Я рассказал вкратце, и голос Майло сразу же стал деловитым.
– Хорошо. Оставайся там. Пусть никто ничего не трогает. Я звоню кому следует. Народу приедет много, так что пусть твоя девушка не пугается. Я посылаю совещание к черту и выезжаю немедленно, но, возможно, меня опередят, поэтому если кто-то начнет напирать на тебя слишком сильно, назови мою фамилию, и от тебя отстанут.
Положив трубку, я вернулся к Беверли. У нее был опустошенный, потерянный взгляд путника, застрявшего без денег в незнакомом месте. Обняв за плечо, я усадил ее рядом с дежурным администратором, который теперь бормотал что-то себе под нос на фарси, несомненно, вспоминая добрые старые дни при аятолле Хомейни.
В конторе имелась кофеварка, и я приготовил три чашки. Иранец взял свою с признательностью, подержал ее в обеих руках и шумно выпил залпом. Беверли поставила свою на стол, а я в ожидании не спеша потягивал кофе.

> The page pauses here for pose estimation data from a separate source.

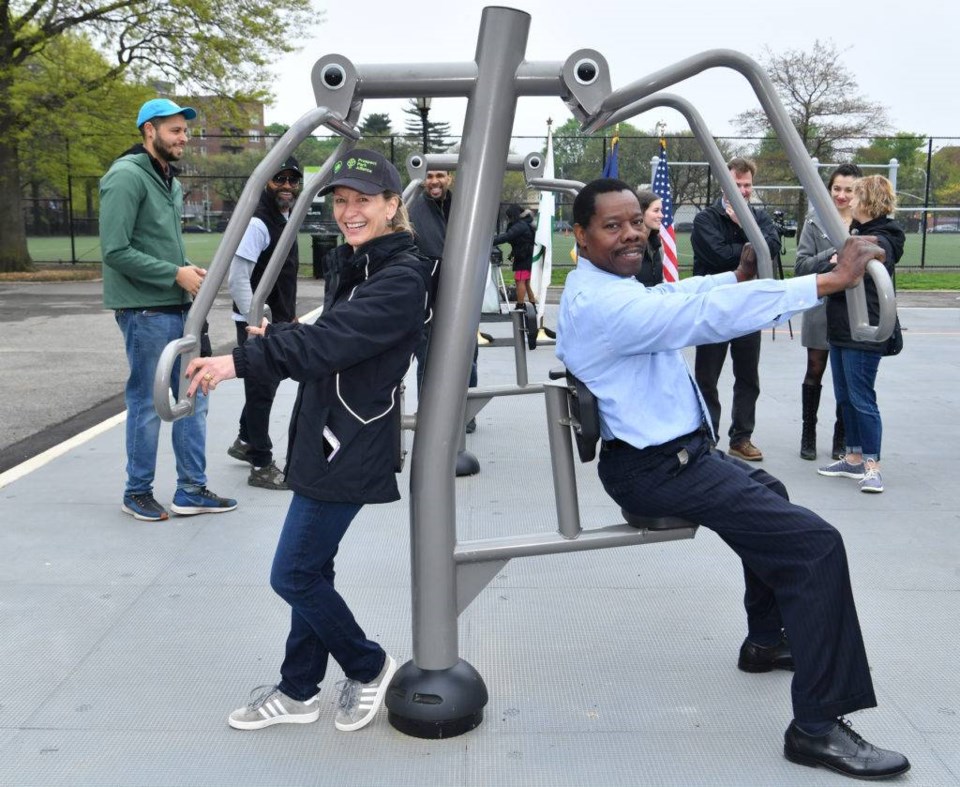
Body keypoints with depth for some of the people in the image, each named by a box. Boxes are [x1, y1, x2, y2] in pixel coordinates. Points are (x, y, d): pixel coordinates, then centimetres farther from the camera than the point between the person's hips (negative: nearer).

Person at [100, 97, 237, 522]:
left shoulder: (170, 181, 16)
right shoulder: (127, 176, -13)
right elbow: (115, 251, -20)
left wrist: (191, 272, 2)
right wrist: (176, 273, -17)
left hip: (179, 308, 9)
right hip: (145, 311, -9)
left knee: (193, 398, 11)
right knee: (147, 404, 2)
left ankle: (192, 489, 20)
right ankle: (138, 492, 19)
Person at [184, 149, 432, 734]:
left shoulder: (402, 278, -17)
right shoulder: (358, 264, 12)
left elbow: (330, 341, -28)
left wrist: (241, 362, -30)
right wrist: (277, 336, 2)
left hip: (350, 446, -9)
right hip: (327, 437, 9)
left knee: (294, 575, -1)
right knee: (310, 570, 15)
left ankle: (369, 668, 21)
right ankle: (298, 693, 30)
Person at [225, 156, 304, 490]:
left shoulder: (286, 221, 11)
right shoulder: (257, 223, -18)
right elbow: (237, 280, -22)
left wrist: (290, 315, 18)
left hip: (278, 322, 9)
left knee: (267, 384, 20)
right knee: (261, 390, -1)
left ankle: (245, 442, 39)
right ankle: (262, 466, 9)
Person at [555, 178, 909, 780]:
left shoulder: (607, 286, 10)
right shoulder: (603, 302, -24)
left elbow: (673, 296, 25)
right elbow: (708, 315, -32)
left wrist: (738, 277, 13)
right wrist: (830, 281, -30)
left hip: (673, 452, 12)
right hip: (659, 470, -11)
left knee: (767, 495, 33)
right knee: (815, 543, -17)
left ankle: (766, 640, 44)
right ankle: (818, 726, -10)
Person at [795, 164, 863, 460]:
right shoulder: (816, 221, -2)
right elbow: (801, 264, -6)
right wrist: (831, 256, -21)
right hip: (821, 309, 0)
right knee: (815, 371, 10)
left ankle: (841, 438, 23)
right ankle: (808, 434, 23)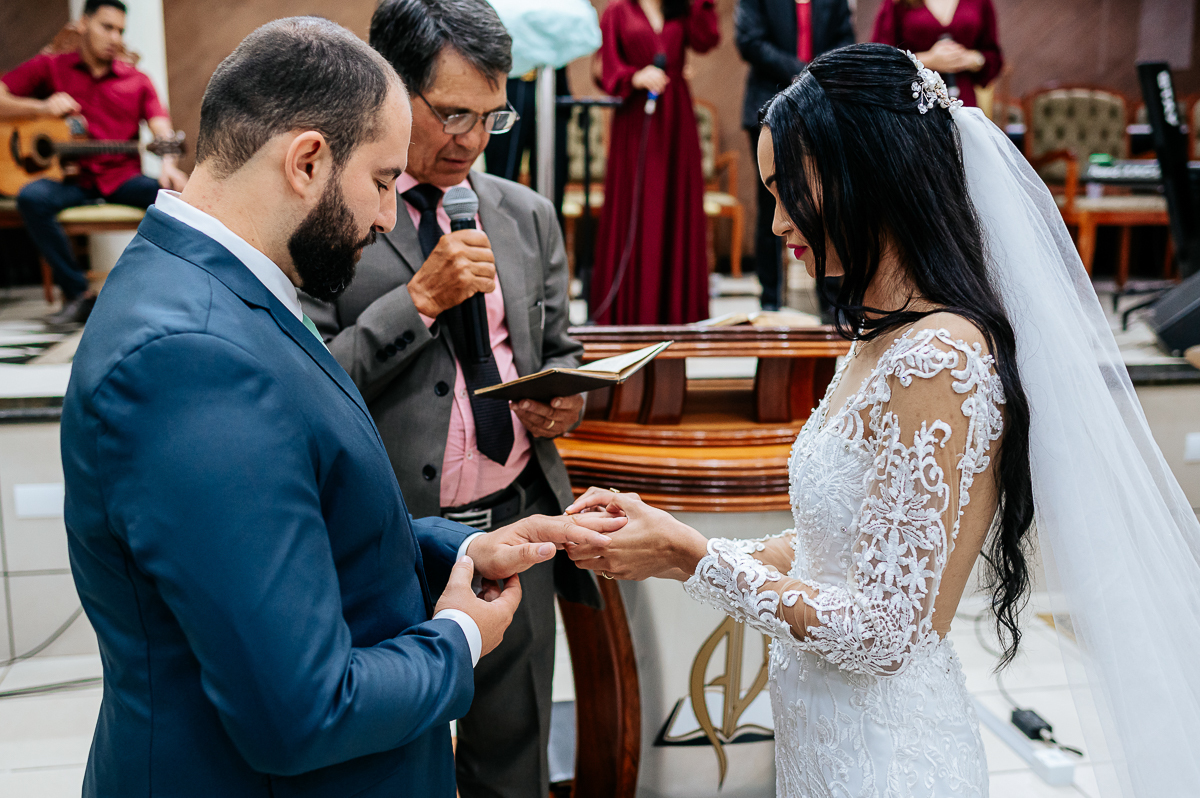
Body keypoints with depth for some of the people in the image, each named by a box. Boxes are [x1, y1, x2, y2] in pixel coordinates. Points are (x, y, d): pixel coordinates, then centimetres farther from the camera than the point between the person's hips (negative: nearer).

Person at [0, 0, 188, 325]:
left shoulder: (137, 81, 12)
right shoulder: (49, 68, 10)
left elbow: (161, 127, -2)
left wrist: (168, 165, -24)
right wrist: (40, 107, -12)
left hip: (121, 178, 1)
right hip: (71, 176, -1)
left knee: (178, 195, -28)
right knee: (32, 197, -33)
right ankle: (79, 293, -22)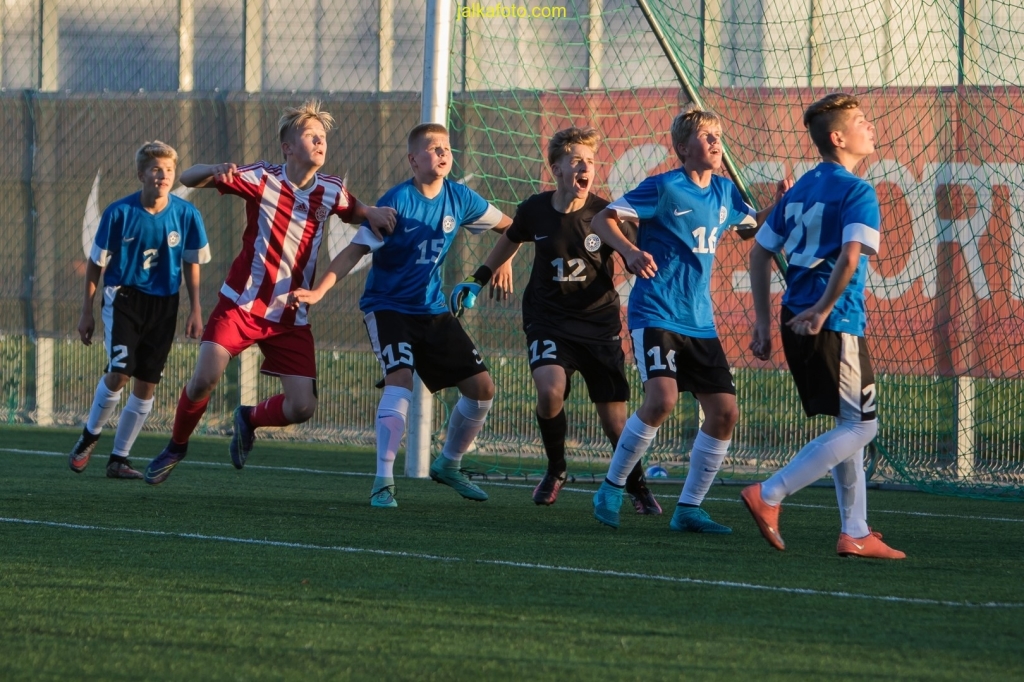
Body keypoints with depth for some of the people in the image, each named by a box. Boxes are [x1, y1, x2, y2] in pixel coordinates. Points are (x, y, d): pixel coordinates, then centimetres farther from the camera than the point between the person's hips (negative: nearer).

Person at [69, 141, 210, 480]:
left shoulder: (186, 215, -8)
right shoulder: (119, 213, -13)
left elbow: (192, 264, 6)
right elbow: (96, 263, -3)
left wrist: (195, 311, 3)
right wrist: (87, 311, 0)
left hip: (163, 305, 2)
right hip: (123, 298, -2)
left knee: (147, 384, 0)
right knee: (119, 372, -17)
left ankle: (119, 459, 12)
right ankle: (90, 435, 9)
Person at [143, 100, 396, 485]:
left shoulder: (330, 191, 0)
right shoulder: (261, 179, -9)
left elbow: (354, 212, 22)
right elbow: (188, 179, -8)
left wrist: (373, 214, -3)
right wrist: (214, 172, -32)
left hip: (291, 318, 3)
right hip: (242, 304, -3)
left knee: (301, 407, -8)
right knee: (205, 378, -17)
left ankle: (249, 419, 26)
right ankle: (176, 446, 12)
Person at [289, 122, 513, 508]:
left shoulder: (459, 198, -1)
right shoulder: (397, 201, -17)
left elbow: (509, 226, 16)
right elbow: (356, 250, -20)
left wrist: (503, 260, -1)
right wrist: (318, 291, -30)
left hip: (432, 310, 6)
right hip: (388, 306, -6)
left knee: (482, 388, 1)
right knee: (400, 380, -28)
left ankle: (449, 465, 24)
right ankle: (383, 481, -25)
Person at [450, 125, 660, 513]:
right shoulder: (535, 210, -5)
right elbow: (510, 240, 17)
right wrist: (477, 281, 16)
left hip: (599, 323, 0)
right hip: (548, 318, 0)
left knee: (614, 418, 1)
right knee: (550, 391, -26)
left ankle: (637, 487, 27)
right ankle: (555, 471, 0)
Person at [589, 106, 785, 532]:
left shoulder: (724, 192, 10)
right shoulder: (665, 189, -9)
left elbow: (755, 223, 28)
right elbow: (603, 219, -9)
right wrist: (629, 251, -27)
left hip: (699, 322, 7)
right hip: (656, 315, -7)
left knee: (724, 411, -1)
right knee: (662, 398, -25)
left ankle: (689, 509, 11)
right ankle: (611, 488, -6)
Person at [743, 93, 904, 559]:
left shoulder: (801, 189, 15)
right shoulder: (856, 192, -9)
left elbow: (760, 253, 17)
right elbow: (850, 258, -24)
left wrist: (764, 322, 18)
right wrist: (823, 310, -17)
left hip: (796, 323, 9)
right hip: (835, 327, -9)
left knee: (850, 426, 17)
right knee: (860, 426, -1)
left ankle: (855, 533, 15)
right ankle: (769, 495, -10)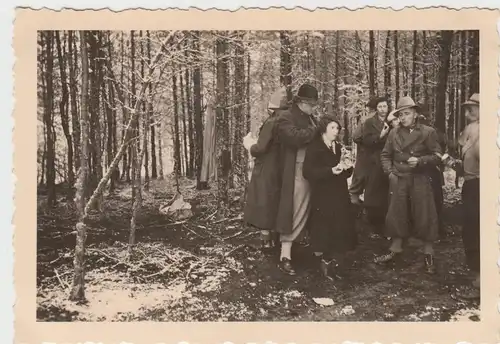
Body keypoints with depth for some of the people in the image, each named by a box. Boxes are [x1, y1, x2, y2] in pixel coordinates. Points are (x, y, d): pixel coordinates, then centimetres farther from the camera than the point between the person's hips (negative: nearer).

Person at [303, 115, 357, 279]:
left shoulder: (339, 148, 14)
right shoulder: (314, 148, -7)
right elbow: (308, 172, -19)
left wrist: (348, 167, -3)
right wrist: (331, 171, -26)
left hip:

Через пять минут появились первые мигалки.
Глава 6
Оба полицейских в форме оказались мускулистыми гигантами: один белый и светловолосый, другой черный как уголь, негативное отображение своего напарника. Быстро опросив нас с Беверли, они занялись вплотную администратором-иранцем. Интуитивно он им сразу же не понравился, и они показали это так, как это обыкновенно делает полиция Лос-Анджелеса – обращаясь с ним подчеркнуто вежливо.
Вопросы по большей части крутились вокруг того, когда иранец видел Своупов в последний раз, какие машины приезжали и отъезжали, как вела себя семья, кто к ним приходил. Если верить иранцу, мотель представлял собой оазис спокойствия, а сам он никогда не видел и не слышал ничего плохого.